> [Provided records]
-=-=-=-=-
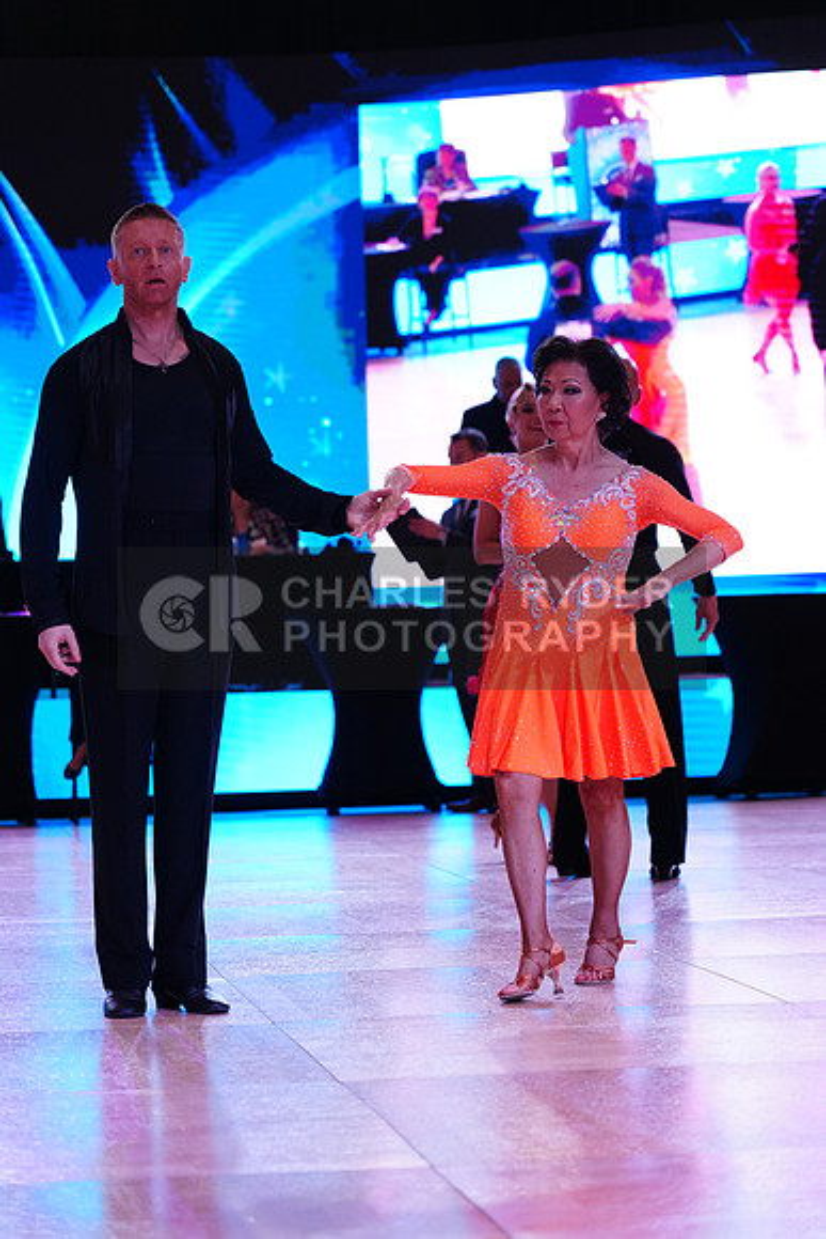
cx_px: 413
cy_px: 620
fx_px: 3611
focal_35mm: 105
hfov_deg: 13.0
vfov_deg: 19.5
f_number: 4
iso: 2500
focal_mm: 105
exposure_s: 1/400
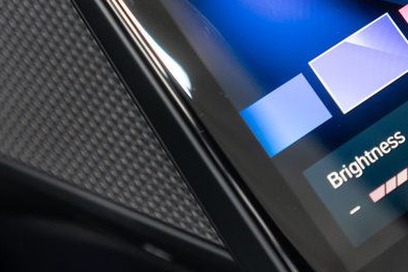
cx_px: 365
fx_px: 1247
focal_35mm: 110
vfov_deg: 12.4
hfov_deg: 18.3
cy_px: 32
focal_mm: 28
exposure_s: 1/50
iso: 1000
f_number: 3.2
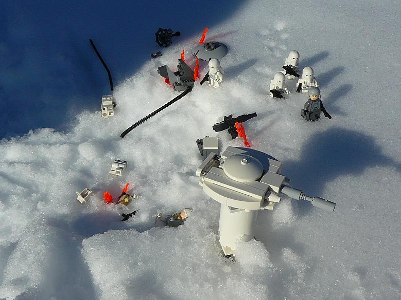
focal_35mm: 44
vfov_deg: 32.9
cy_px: 150
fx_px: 510
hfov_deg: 43.0
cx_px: 200
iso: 80
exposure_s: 1/1300
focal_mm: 5.2
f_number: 5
-=-=-=-=-
Skipping any pictures, copy the line that holds "focal_mm: 105" and each line after it through the last line of the records, unchanged, and no other lines.

> [Exercise response]
focal_mm: 105
exposure_s: 1/400
cx_px: 365
fx_px: 1247
focal_35mm: 110
vfov_deg: 12.4
hfov_deg: 18.3
cy_px: 32
focal_mm: 28
exposure_s: 1/50
iso: 1000
f_number: 3.2
focal_35mm: 44
vfov_deg: 32.9
cy_px: 150
fx_px: 510
hfov_deg: 43.0
cx_px: 200
iso: 80
exposure_s: 1/1300
focal_mm: 5.2
f_number: 5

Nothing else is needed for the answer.